* _YOUR TASKS_
**a.** In the essay on personality and politics in Pakistan, what are named as critical catalysts for activating the authoritarian dynamic?
**b.** Can you pick up the essay on personality and politics in Pakistan after its final sentence and keep it going?

Volume 7, No. 10, October 2025
Editor: Rashed Rahman
Democratic politics in Pakistan has degraded into a farce, and the country now closely resembles a dystopia. A critical factor in the descent is the entwinement of personality and politics, on which however there is minimal, and even that mostly tangential, scholarship. However, there is extensive, largely Western, scholarship on the consequential impact of personality on politics, building on which this essay provides a broad-brush view of the situation in Pakistan in that regard.
Groundbreaking Western studies in the 1940s and 50s found that anti-democratic and fascistic, viz authoritarian political attitudes and behaviour could be understood by utilising the notion of the ‘authoritarian personality’. That triggered considerable research that confirms that the enmeshment of personality and politics is a robust and consequential phenomenon, but also pointed to some of the weaknesses of the authoritarian personality explanation, an important one being that that explanation would predict that individuals with an authoritarian personality would demonstrate authoritarianism regardless of the cultural and historical context, and the current situation.
To address the problem, it has been proposed that authoritarianism is not a direct consequence of the authoritarian personality, but a result of the dynamic interaction of individuals with an ‘authoritarian predisposition’ and the situation that is perceived as threatening, which triggers the authoritarian dynamic, and is then manifested in authoritarian attitudes and behaviours. Further, the authoritarian predisposition is a reasonably stable personality tendency. Still further, the greater the latent authoritarian predisposition, the more intense will be the responses to perceived threat/s, and the higher the manifest authoritarianism.
Perceived threats to the ‘normative order’ (the shared standards or rules which specify what individuals should or should not feel, think, say, or do) are critical catalysts for activation of the authoritarian dynamic. Although individuals with an authoritarian disposition do not necessarily perceive normative threats more readily, they are psychologically triggered once they do. When problems of the existing order are identified and aired or it is challenged, there is a possibility of perceiving threat by the predisposed. And when so perceived, anxiety is triggered that is also projected onto the social order. Experientially, there is anxiety about loss of emotional composure, which is projected and generalised into anxiety about fragmentation or collapse of the existing culture and society, leading to chaos or anarchy. The perceived threat is thus experienced as an assault on the ‘flawless’ personal worldview, values, and way of life, and as well on the existing ‘perfect’ norms of society and culture. The anxiety triggers the authoritarian dynamic and authoritarianism in the service of maintaining psychological composure, a positive self-concept, a sense of security, and maintenance of social stability. Manifest authoritarian attitudes and behaviours are therefore defensive stances in the service of controlling anxiety and efforts to maintain a structure of society and social interactions that enhances sameness, and minimises or erases diversity of people, beliefs, opinions and behaviours. Authoritarianism is thus an outcome of the interplay between the internal persistent and latent authoritarian predisposition and external events perceived as threats, which dynamic results in the output of authoritarianism in the form of moral, political, ethnic and sectarian intolerance; militarism; aggression; favouring order over freedom, and derogating, stereotyping, and discriminating against out-groups, and idealising and cleaving to the in-group.

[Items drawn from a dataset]
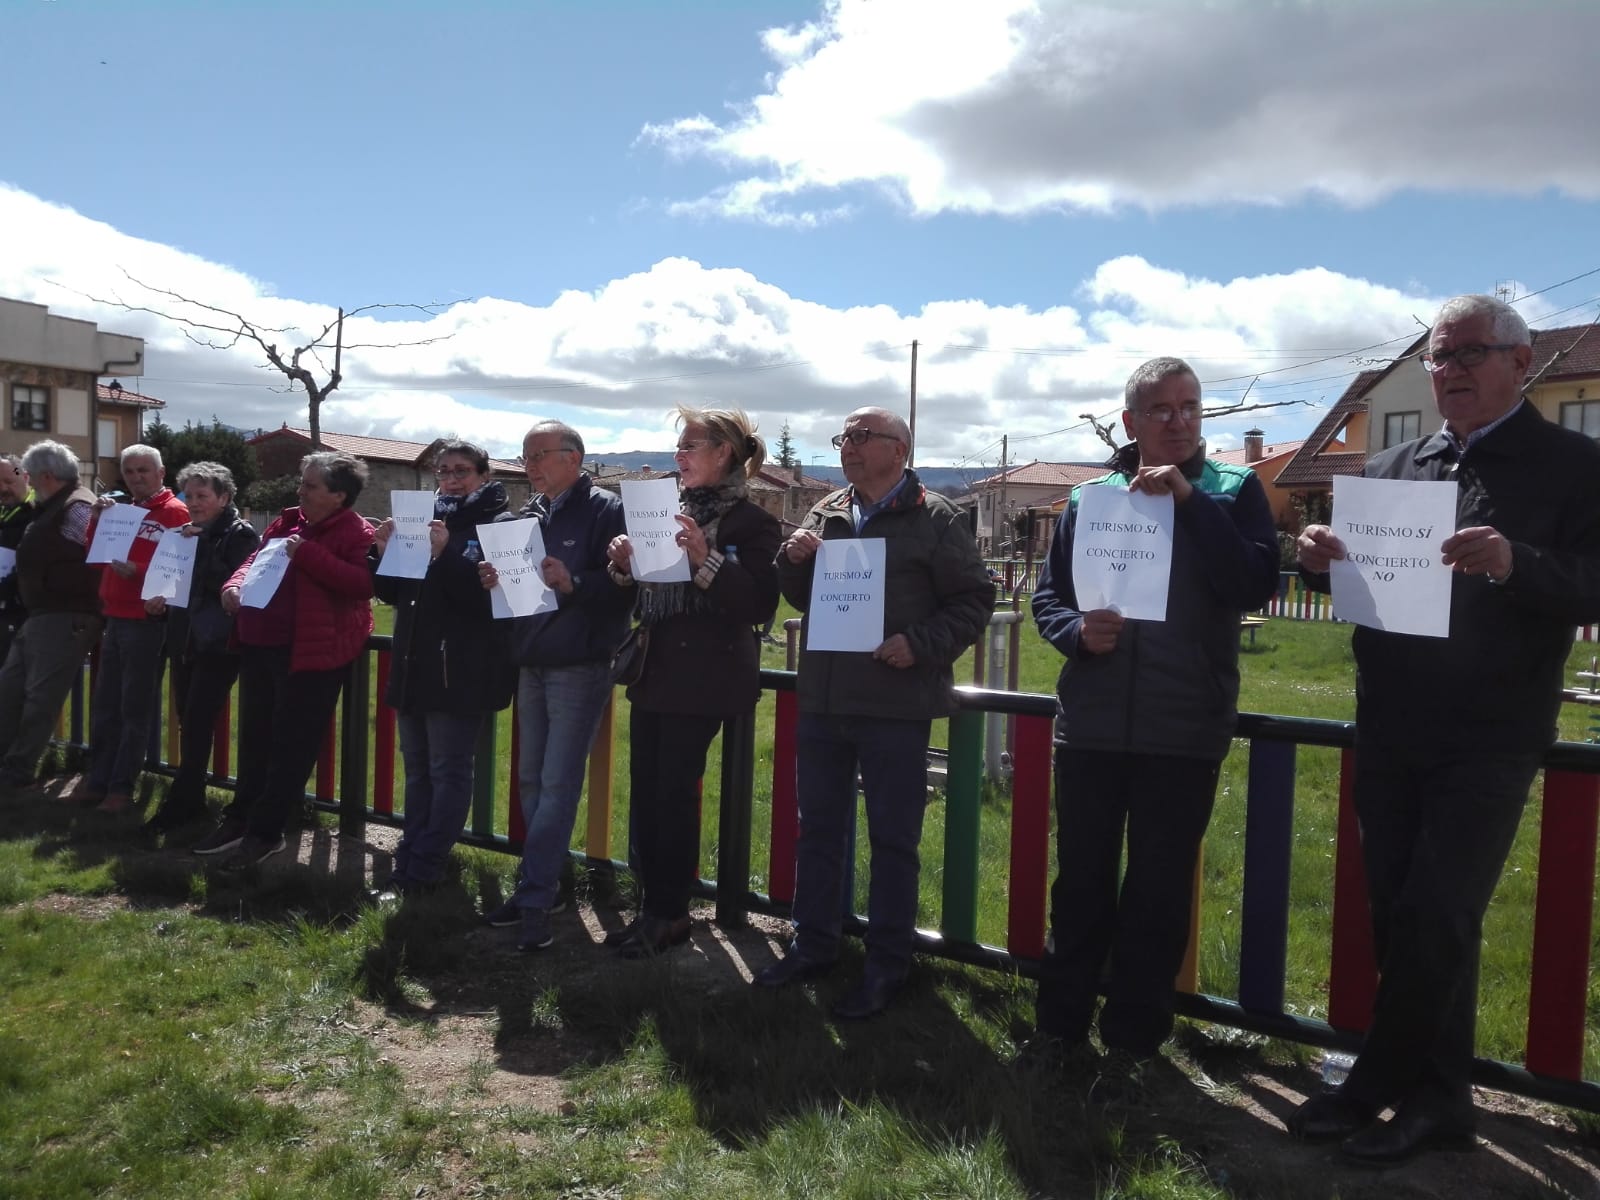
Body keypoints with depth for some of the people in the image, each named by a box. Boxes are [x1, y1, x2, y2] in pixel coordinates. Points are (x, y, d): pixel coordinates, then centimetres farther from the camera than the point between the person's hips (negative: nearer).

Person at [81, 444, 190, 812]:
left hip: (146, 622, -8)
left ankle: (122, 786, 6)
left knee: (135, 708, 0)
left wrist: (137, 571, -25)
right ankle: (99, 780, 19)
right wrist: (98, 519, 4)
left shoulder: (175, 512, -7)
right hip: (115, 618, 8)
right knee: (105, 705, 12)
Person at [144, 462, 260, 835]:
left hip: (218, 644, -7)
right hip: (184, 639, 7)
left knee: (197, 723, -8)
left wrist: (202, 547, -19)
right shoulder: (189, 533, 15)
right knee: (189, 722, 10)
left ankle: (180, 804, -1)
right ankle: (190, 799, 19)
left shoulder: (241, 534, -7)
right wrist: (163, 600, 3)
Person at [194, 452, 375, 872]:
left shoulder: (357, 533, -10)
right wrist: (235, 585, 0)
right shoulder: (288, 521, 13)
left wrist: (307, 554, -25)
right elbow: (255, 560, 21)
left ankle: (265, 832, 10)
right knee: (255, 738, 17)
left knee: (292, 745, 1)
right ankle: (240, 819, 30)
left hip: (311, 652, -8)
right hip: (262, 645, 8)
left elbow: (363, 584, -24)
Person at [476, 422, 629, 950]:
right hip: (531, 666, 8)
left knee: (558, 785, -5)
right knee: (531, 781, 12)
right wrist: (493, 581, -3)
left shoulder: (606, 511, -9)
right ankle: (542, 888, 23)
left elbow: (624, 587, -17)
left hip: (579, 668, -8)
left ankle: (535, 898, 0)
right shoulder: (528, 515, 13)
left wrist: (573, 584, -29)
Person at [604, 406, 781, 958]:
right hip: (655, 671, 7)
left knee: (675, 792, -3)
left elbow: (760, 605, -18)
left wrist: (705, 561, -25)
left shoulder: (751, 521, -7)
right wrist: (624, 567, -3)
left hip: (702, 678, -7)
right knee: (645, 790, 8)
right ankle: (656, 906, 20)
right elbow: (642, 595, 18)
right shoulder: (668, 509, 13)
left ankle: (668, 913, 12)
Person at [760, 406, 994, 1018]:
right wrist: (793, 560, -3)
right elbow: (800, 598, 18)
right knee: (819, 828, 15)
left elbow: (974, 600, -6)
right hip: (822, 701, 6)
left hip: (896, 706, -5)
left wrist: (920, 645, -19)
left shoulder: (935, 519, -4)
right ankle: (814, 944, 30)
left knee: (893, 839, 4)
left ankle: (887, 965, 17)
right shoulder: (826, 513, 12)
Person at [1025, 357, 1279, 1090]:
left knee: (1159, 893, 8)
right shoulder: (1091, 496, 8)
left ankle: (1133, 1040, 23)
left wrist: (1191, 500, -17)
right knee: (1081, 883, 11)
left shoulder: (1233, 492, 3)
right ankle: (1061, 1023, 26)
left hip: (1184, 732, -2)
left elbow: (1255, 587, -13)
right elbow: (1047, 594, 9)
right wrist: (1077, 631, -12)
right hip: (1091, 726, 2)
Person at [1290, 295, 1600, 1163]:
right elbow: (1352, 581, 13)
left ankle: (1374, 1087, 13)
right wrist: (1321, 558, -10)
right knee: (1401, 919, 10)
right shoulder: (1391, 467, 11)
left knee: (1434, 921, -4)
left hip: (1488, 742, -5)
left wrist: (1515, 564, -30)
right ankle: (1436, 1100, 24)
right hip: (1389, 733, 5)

--

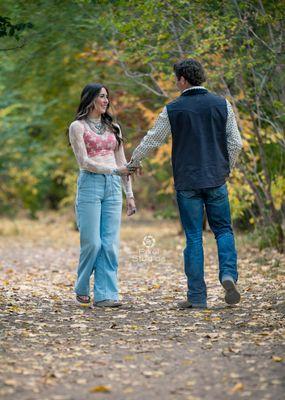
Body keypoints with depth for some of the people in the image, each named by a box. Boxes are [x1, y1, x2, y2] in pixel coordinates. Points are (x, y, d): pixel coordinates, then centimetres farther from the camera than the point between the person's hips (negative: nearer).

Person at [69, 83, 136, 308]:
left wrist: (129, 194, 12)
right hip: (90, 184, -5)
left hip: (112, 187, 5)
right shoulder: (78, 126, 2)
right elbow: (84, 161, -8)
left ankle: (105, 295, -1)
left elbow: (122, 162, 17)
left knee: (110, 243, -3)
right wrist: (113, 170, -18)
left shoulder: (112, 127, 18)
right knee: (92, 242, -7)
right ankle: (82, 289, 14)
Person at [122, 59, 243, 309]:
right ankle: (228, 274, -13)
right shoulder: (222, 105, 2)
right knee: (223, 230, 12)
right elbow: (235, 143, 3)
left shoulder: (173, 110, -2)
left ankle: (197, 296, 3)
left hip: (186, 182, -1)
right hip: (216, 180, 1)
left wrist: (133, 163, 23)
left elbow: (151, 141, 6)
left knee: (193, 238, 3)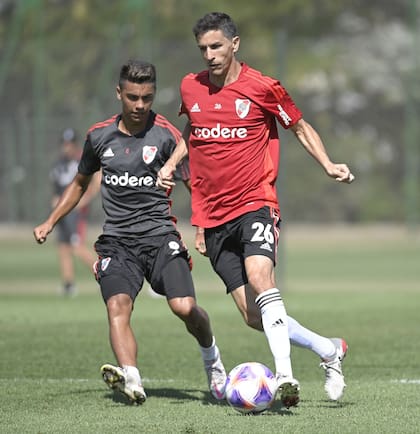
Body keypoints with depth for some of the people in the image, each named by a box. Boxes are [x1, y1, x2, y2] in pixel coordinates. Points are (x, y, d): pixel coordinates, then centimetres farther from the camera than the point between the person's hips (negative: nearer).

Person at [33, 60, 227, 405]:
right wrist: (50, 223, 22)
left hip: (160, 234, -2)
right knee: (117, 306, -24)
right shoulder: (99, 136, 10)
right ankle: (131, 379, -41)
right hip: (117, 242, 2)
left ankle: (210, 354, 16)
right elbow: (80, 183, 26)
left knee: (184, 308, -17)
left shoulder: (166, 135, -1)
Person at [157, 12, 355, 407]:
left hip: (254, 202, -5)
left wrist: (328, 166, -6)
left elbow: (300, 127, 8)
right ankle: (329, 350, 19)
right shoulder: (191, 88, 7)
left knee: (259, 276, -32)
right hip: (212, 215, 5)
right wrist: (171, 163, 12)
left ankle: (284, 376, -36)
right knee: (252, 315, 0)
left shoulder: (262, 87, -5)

---

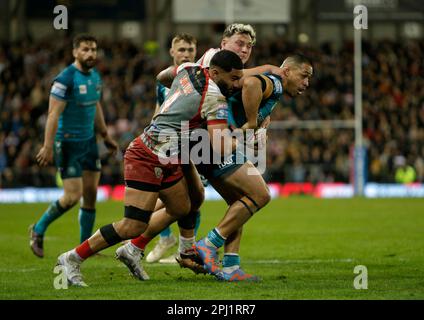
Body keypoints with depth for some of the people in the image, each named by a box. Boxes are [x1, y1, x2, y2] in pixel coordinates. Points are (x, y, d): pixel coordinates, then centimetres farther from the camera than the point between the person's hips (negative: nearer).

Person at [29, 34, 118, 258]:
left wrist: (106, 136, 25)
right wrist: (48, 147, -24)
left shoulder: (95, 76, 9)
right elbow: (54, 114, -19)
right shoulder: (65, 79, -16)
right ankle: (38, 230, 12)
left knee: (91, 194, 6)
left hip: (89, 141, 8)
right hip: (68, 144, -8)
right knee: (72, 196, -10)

* _EXERCISE RESULTS_
**a.** Perceived threats to the normative order.

**b.**
Given the authoritarian raison d’etre of minimising or eliminating difference, the pursuit of sameness, and continuity of the status quo, psychological alarm bells (of anxiety) of the predisposed ring loud when there is loss of confidence in politics and political leaders, and there are disagreements over ideology and the existing order. And if the loss of confidence is pervasive and there is a general sense that more things divide than unite, the anxiety is greater. Authoritarian responses are then geared to defend the values of homogeneity and unity, in conditions where these appear to be in jeopardy. The stance however is not based on logic or rationality, but fear. So, the existing is defended with passionate intensity and zealous actions, and at the same time those who support change are attacked.
When nascent authoritarian predisposition is strong, then higher anxiety is triggered by perceived threat/s, and the manifest authoritarianism is also higher. High authoritarianism is characterised by obedience and submission to established or ‘legitimate’ authorities, whether person/s or group/s. A sense of agency is poor, and there is belief that individuals lack the capacity, and maybe even the right, to question or alter things, which power some higher authority has. There is uncritical acceptance and adherence to societal norms, traditions and conventions, and greater conformity. Difference is frightening and there are difficulties with ambiguity and complexity. Therefore, there is a strong tendency to moral absolutism and veneration of a set of ideas and practices and denigration of the ‘different other’. There are tendencies for moral, political, ethnic and sectarian intolerance and aggression towards other persons and/or out-groups. There is a belief that the different others are wrong or misguided human beings, who are therefore children of a lesser God, not deserving of humane treatment. There is an inclination for passionate and self-righteous idealisation of the self and kind, a tendency to hero-worship, and to look for and defer to a redeemer; and at the same time there is demonisation, judgement, and punishment of different others. There is support of the idea that thoughts and morals should be monitored, only ‘right-thinking’ people should be free to air their opinions, and the ‘right’ thoughts and morals enforced. Thus, there is eagerness to protect the ‘common good’ by ‘stamping out’ offensive ideas and ‘cracking down’ on misbehaviour. And there is support and celebration of public policy, legislation, and actions that intrude on personal morality and private lives and that erode political and other rights.
However, authoritarian individuals could be flexible about the specific normative order or group they support or oppose, and their identification of ‘us’ and ‘them’ or ‘in-group’ and ‘out-group’ may change. But their authoritarian attitudes and behaviours remain consistent regardless of who or what they support at any given time, so yesterday’s ‘devil’ may be today’s ‘saint’ or vice versa.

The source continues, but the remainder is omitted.